Numbers 14:4 - Coke's Commentary on the Holy Bible

Bible Comments

They said one to another, Let us make a captain— We learn from Nehemiah 9:17 that they actually appointed a captain in the height of this their mutiny, insolence, and ingratitude, not only against Moses and Aaron, but against the Lord himself, who, in so wonderful a manner, had delivered them from Egypt, and continually demonstrated such miracles of mercy towards them. Bishop Warburton remarks, that this unwillingness to leave Egypt, and impatience to return thither, are convincing proofs of their fondness of its customs and superstitions. "When I consider this," says he, "I seem more inclined than the generality to excuse the false accounts of the pagan writers concerning the Exodus, or departure of the Israelites, who concur to represent the Jews as expelled or forcibly driven out of Egypt; for so indeed they were; their mistake was only about their driver; the pagans supposed him to be the King of Egypt; when, indeed, it was the God of Israel himself, by the ministry of Moses."

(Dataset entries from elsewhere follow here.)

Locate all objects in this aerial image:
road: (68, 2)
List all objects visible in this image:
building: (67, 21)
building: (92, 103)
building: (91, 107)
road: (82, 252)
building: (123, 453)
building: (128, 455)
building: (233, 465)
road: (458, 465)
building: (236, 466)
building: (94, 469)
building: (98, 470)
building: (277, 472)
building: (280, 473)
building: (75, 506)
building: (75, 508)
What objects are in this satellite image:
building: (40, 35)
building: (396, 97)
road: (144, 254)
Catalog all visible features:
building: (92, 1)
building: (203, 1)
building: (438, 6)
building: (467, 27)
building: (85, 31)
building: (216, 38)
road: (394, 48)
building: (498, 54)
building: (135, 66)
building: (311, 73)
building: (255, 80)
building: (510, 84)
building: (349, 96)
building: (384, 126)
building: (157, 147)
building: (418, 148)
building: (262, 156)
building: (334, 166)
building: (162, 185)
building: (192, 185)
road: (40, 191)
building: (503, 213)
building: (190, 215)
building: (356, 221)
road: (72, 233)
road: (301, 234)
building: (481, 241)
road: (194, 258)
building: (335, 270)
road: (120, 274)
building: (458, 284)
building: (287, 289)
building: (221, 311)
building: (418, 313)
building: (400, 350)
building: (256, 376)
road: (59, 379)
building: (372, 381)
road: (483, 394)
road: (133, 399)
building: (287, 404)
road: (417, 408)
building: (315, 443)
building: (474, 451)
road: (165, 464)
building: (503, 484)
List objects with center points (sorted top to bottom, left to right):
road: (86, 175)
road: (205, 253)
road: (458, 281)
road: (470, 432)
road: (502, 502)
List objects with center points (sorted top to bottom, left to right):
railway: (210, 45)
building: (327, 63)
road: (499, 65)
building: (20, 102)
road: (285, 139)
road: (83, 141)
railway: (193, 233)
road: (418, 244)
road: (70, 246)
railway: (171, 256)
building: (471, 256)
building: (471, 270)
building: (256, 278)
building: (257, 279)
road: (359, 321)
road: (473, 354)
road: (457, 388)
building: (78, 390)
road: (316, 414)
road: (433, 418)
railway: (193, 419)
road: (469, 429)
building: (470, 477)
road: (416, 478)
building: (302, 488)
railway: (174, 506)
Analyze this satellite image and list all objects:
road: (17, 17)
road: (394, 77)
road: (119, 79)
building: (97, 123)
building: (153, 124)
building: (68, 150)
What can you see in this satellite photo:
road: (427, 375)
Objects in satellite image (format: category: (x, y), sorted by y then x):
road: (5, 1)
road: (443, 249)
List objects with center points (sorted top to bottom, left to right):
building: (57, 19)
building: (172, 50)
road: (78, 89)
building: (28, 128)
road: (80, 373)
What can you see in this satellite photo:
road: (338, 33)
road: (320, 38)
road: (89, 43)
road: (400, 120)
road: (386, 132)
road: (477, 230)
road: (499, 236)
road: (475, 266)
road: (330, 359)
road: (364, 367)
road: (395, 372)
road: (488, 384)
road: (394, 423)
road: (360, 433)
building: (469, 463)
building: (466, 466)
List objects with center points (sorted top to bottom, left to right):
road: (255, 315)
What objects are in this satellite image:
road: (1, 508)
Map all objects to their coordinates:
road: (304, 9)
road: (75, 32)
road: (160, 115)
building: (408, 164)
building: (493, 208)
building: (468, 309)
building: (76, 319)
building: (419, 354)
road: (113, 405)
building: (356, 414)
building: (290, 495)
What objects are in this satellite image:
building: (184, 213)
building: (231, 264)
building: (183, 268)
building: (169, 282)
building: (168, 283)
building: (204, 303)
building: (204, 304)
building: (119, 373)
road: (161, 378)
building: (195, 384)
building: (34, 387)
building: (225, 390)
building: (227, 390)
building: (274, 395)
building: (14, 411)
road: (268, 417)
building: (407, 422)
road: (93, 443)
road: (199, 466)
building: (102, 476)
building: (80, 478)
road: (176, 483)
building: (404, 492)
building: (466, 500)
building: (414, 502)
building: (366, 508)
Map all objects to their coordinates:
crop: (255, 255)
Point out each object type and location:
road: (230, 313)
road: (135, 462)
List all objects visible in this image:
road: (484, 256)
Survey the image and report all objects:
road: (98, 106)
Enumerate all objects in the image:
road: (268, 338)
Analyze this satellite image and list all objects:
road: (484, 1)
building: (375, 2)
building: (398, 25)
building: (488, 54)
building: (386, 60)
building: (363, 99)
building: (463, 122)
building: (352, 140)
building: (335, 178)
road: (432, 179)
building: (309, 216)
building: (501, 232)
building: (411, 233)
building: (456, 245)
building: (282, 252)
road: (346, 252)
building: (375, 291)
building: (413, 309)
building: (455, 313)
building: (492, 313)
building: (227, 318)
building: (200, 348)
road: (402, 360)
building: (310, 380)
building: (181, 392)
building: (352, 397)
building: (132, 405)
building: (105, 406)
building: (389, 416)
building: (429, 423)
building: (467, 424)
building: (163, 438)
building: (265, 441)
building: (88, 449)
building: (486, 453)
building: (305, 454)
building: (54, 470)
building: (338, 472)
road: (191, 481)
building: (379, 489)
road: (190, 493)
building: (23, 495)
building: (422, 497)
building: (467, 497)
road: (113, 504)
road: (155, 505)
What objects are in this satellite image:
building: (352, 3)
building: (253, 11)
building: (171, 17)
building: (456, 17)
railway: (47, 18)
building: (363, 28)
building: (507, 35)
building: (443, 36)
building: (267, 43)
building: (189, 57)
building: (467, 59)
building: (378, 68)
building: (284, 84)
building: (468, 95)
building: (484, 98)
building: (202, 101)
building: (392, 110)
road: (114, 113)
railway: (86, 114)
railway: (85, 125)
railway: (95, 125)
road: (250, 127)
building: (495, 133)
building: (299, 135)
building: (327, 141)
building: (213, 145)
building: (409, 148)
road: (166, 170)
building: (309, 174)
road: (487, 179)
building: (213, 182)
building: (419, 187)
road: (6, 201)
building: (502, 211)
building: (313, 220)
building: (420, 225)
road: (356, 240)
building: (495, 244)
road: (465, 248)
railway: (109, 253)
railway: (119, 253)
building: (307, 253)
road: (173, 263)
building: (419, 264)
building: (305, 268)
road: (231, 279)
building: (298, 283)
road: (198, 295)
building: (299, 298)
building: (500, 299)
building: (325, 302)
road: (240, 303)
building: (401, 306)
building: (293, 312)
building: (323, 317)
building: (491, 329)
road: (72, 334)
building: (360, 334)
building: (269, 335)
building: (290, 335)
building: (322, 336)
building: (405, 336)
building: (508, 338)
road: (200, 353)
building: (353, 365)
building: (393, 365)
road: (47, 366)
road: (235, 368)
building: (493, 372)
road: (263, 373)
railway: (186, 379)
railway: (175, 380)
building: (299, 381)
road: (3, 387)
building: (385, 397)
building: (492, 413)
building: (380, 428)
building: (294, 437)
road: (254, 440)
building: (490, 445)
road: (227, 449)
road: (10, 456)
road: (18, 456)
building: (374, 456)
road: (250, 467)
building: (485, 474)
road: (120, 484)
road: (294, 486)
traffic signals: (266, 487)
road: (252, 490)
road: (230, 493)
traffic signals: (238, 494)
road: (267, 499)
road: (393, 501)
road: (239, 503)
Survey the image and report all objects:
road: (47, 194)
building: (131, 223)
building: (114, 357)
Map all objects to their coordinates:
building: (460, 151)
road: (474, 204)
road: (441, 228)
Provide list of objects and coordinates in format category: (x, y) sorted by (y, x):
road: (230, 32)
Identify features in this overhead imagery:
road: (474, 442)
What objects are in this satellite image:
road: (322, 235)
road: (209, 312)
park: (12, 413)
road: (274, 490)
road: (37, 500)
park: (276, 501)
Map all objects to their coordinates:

REFLECTIONS.—Discontent now spreads through the camp; every face is overcast; despair sinks the courage of the host, and unmanly tears bespeak their coward-terrors. The bitterest sorrows that the heart knows, are often those which we make ourselves without cause or reason. They clamour loud against Moses and Aaron, and wish they had died in Egypt or the wilderness, rather than been reduced to their present imaginary distresses; and as the devil's power is then confirmed, when he can suggest hard thoughts of God, they charge that gracious Jehovah, who had fed and preserved them so long and so richly, with the most horrid design of deceiving and destroying them. At last they come to the desperate resolution of returning to Egypt, and resolve to choose a captain in order to head their mutiny, and lead them back to that land of bondage. The purpose was folly, the attempt madness. How were they to return when God had left them without provision or guide? And what could they hope in Egypt, but a repetition of misery to which death itself were preferable? Note; (1.) The headstrong and unmortified passions of sinners hurry them on to their ruin. (2.) They who are discontented under God's providences, and resolve to mend themselves, will ever make bad worse. (3.) How much need have we to fear, lest, after suffering many toils; we start like Israel at new difficulties, turn back and walk no more with Jesus! Dreadful state of apostacy!

Numbers 14:4

4 And they said one to another, Let us make a captain, and let us return into Egypt.